Task brief: Set down the whole listing below exactly. The pictures stay out.

Working data:
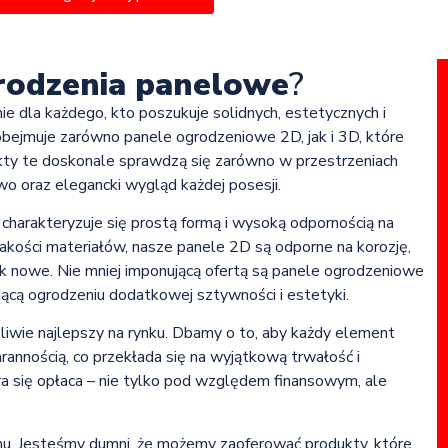
rodzenia panelowe
?
 dla każdego, kto poszukuje solidnych, estetycznych i
bejmuje zarówno panele ogrodzeniowe 2D, jak i 3D, które
ukty te doskonale sprawdzą się zarówno w przestrzeniach
wo oraz elegancki wygląd każdej posesji.
charakteryzuje się prostą formą i wysoką odpornością na
akości materiałów, nasze panele 2D są odporne na korozję,
ak nowe. Nie mniej imponującą ofertą są panele ogrodzeniowe
ącą ogrodzeniu dodatkowej sztywności i estetyki.
liwie najlepszy na rynku. Dbamy o to, aby każdy element
rannością, co przekłada się na wyjątkową trwałość i
a się opłaca – nie tylko pod względem finansowym, ale
mu. Jesteśmy dumni, że możemy zaoferować produkty, które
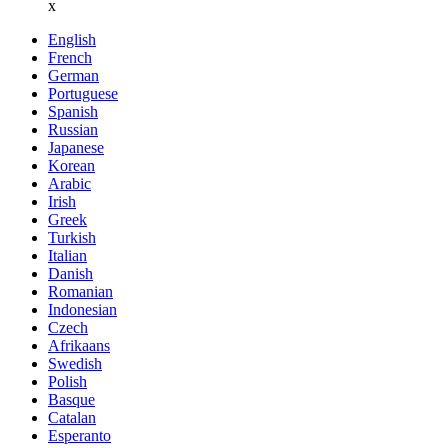
x
English
French
German
Portuguese
Spanish
Russian
Japanese
Korean
Arabic
Irish
Greek
Turkish
Italian
Danish
Romanian
Indonesian
Czech
Afrikaans
Swedish
Polish
Basque
Catalan
Esperanto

Answer for the task:
rodzenia panelowe
?
 dla każdego, kto poszukuje solidnych, estetycznych i
bejmuje zarówno panele ogrodzeniowe 2D, jak i 3D, które
ukty te doskonale sprawdzą się zarówno w przestrzeniach
wo oraz elegancki wygląd każdej posesji.
charakteryzuje się prostą formą i wysoką odpornością na
akości materiałów, nasze panele 2D są odporne na korozję,
ak nowe. Nie mniej imponującą ofertą są panele ogrodzeniowe
ącą ogrodzeniu dodatkowej sztywności i estetyki.
liwie najlepszy na rynku. Dbamy o to, aby każdy element
rannością, co przekłada się na wyjątkową trwałość i
a się opłaca – nie tylko pod względem finansowym, ale
mu. Jesteśmy dumni, że możemy zaoferować produkty, które
x
English
French
German
Portuguese
Spanish
Russian
Japanese
Korean
Arabic
Irish
Greek
Turkish
Italian
Danish
Romanian
Indonesian
Czech
Afrikaans
Swedish
Polish
Basque
Catalan
Esperanto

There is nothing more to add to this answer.